Ketika bahan diamagnetik ditempatkan di bawah medan magnet, bahan menghasilkan medan magnet yang berlawanan dengan medan magnet luar. Akibatnya, materi ditolak oleh bidang eksternal. Misalnya, gambar di bawah ini menunjukkan katak hidup yang telah dibuat untuk melayang menggunakan medan magnet yang kuat. Di sini, tubuh katak menunjukkan diamagnetisme:

Pengertian Paramagnetisme

Dalam material yang atom-atomnya memiliki elektron tidak berpasangan, momen magnetik dari masing-masing elektron tidak dapat sepenuhnya dibatalkan, sehingga atom tersebut dibiarkan dengan momen magnetik yang dihasilkan. Namun, momen magnetik atom disejajarkan dalam arah acak, sehingga materi secara keseluruhan tidak menunjukkan magnet. Namun, jika bahan tersebut ditempatkan dalam medan magnet luar, maka momen magnetik masing-masing atom kemudian dapat disejajarkan dengan medan magnet luar, sehingga material tersebut menjadi termagnetisasi.

Medan magnet yang diproduksi oleh bahan paramagnetik menunjuk ke arah yang sama dengan medan magnet luar. Materi menunjukkan magnet hanya selama itu di dalam medan magnet eksternal. Jika medan magnet luar dimatikan, maka material kehilangan magnetisasinya. Bahan paramagnetik termasuk oksigen cair dan logam tertentu. Video di bawah ini menunjukkan sifat paramagnetik oksigen cair:

Pengertian Feromagnetisme

Atom yang membentuk bahan feromagnetik memiliki elektron yang tidak berpasangan di dalam atomnya sehingga setiap atom memiliki momen magnetik bersih. Momen magnetik atom terdekat cenderung menjadi sejajar, menciptakan daerah yang berbeda (disebut domain ) dalam materi, di mana momen magnetik akibat atom individu disejajarkan. Namun, domain yang berbeda mungkin masih memiliki momen magnetis yang menunjuk ke arah yang berbeda.
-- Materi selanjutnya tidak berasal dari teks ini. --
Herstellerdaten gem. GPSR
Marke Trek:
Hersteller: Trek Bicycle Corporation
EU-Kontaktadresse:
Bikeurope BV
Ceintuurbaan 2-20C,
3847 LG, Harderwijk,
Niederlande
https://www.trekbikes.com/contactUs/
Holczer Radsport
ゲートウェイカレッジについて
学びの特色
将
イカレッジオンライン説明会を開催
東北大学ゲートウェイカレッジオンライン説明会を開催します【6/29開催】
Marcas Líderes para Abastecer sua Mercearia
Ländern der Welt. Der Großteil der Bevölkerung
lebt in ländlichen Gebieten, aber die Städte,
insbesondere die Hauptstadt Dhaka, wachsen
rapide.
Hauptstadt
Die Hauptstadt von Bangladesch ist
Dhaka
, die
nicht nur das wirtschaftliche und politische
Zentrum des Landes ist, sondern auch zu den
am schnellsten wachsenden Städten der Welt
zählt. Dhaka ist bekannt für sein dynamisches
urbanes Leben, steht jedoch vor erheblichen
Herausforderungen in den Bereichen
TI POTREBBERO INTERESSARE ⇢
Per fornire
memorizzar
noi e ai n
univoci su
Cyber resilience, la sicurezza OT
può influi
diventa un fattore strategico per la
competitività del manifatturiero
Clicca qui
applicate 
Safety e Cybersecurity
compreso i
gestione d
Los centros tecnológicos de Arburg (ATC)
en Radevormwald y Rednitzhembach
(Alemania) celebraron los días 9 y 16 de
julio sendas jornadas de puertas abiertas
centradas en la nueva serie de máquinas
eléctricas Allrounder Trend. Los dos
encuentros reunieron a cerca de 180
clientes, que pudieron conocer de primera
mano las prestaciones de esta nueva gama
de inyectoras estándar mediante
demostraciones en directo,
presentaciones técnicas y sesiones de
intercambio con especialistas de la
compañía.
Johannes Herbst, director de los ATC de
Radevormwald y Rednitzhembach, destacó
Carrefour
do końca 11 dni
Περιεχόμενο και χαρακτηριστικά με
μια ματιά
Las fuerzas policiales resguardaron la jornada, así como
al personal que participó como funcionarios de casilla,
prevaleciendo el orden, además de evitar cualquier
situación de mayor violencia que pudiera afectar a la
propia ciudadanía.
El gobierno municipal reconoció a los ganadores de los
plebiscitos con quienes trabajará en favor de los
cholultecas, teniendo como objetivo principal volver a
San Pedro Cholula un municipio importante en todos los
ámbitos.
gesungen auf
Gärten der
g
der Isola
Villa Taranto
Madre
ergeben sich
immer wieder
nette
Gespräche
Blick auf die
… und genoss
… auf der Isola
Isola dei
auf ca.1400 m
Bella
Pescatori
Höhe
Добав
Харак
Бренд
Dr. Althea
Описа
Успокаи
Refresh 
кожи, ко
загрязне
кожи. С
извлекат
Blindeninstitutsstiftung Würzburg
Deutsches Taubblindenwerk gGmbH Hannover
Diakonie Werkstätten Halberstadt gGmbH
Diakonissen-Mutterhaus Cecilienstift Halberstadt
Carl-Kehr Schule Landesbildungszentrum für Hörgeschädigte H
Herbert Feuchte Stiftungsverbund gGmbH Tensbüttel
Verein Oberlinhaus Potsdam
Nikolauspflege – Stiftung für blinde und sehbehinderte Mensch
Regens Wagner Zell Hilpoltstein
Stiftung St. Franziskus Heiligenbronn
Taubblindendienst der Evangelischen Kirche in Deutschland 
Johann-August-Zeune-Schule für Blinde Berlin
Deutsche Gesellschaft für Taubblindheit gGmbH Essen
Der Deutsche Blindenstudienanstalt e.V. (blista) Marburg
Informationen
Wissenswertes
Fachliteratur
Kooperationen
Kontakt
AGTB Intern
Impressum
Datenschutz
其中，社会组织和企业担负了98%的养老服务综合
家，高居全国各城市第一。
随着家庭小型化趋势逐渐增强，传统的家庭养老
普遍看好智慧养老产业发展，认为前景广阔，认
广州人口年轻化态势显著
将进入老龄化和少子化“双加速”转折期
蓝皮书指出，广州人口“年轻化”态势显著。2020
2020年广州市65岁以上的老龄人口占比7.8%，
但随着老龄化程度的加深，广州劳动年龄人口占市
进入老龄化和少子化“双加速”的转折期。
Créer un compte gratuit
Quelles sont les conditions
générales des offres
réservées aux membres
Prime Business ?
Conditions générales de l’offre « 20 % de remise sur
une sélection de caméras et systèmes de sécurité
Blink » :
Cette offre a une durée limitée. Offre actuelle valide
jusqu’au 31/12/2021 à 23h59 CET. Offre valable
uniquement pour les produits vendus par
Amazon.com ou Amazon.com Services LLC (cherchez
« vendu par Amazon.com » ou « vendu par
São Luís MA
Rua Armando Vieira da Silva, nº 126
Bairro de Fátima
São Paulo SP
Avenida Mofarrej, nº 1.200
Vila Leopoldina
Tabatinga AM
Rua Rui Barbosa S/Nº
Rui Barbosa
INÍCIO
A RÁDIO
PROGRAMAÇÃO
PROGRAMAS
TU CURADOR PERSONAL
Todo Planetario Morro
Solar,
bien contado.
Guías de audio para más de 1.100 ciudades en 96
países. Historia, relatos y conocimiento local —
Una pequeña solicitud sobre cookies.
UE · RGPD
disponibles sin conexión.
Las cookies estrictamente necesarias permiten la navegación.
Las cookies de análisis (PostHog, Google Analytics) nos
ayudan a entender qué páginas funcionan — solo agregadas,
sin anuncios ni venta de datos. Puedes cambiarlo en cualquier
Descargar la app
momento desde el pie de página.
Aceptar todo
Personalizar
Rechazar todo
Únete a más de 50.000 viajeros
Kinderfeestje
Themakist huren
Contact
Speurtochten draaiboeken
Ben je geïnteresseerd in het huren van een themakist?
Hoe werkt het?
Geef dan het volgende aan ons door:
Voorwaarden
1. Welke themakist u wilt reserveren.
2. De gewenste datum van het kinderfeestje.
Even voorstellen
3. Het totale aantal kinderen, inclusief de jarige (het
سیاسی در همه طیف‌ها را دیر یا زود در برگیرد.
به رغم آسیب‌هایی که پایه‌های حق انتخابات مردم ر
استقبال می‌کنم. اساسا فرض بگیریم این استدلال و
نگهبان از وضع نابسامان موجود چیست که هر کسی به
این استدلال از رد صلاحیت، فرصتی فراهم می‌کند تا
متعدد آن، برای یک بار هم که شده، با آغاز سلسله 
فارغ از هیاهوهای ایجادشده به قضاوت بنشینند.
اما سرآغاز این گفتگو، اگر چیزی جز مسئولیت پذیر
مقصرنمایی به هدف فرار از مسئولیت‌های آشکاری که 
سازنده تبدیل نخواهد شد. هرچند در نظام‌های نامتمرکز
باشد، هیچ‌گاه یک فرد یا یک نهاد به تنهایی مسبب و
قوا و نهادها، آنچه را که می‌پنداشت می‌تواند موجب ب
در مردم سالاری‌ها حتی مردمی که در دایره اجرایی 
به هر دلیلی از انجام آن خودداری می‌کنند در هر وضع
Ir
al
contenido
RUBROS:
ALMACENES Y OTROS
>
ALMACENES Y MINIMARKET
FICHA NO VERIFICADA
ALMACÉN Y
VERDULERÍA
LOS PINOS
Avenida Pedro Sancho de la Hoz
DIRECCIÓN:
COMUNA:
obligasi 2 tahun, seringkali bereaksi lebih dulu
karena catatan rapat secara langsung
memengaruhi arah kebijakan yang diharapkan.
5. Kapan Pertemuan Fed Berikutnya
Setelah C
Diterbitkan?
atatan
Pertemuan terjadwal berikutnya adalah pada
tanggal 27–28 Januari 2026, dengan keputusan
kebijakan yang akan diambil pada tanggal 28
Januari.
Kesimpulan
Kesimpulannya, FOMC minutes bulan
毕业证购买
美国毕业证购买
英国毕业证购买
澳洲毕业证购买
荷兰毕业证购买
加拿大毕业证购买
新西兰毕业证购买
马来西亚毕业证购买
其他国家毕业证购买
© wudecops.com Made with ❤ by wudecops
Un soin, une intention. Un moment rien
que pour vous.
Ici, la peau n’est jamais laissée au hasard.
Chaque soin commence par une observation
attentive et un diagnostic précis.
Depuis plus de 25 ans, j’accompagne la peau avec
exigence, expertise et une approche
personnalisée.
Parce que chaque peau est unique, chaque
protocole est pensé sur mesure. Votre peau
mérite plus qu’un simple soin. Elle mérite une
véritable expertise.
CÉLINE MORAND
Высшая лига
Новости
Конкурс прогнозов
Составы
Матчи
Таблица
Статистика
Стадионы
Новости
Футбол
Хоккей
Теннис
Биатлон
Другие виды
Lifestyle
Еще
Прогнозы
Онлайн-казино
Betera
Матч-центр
Ketika bahan feromagnetik ditempatkan di dalam medan magnet eksternal, domain yang berbeda di dalam medan magnet semuanya sejajar dengan medan magnet eksternal. Bahkan jika medan magnet luar dihilangkan, material dapat mempertahankan magnetisasinya. Bahan feromagnetik termasuk besi, kobalt, nikel dan paduannya.

Perbedaan Antara Diamagnetisme, Paramagnetisme, dan Feromagnetisme

Momen Magnetik dari Atom Individu

  • Diamagnetisme: Atom individu tidak memiliki momen magnetik bersih.
  • Paramagnetisme: Setiap atom memiliki momen magnetnya sendiri.
  • Feromagnetisme: Setiap atom memiliki momen magnetnya sendiri.

Perilaku dalam Medan Magnet Eksternal

  • Diamagnetisme: Bahan diamagnetik menyelaraskan medan magnetnya ke arah yang berlawanan dengan medan magnet luar.
  • Paramagnetisme: Bahan paramagnetik menyelaraskan medan magnetnya dalam arah yang sama dengan medan magnet luar.
  • Feromagnetisme: Bahan feromagnetik menyelaraskan medan magnetnya dalam arah yang sama dengan medan magnet luar.

Retensi Magnet

  • Diamagnetisme: Bahan diamagnetik kehilangan magnetisasinya ketika medan magneik eksternal dihilangkan.
  • Paramagnetisme: Bahan paramagnetik kehilangan magnetisasinya ketika medan magneik eksternal dihilangkan.
  • Feromagnetisme: Bahan feromagnetik dapat mempertahankan magnetisasinya bahkan ketika medan magnet luar dihilangkan.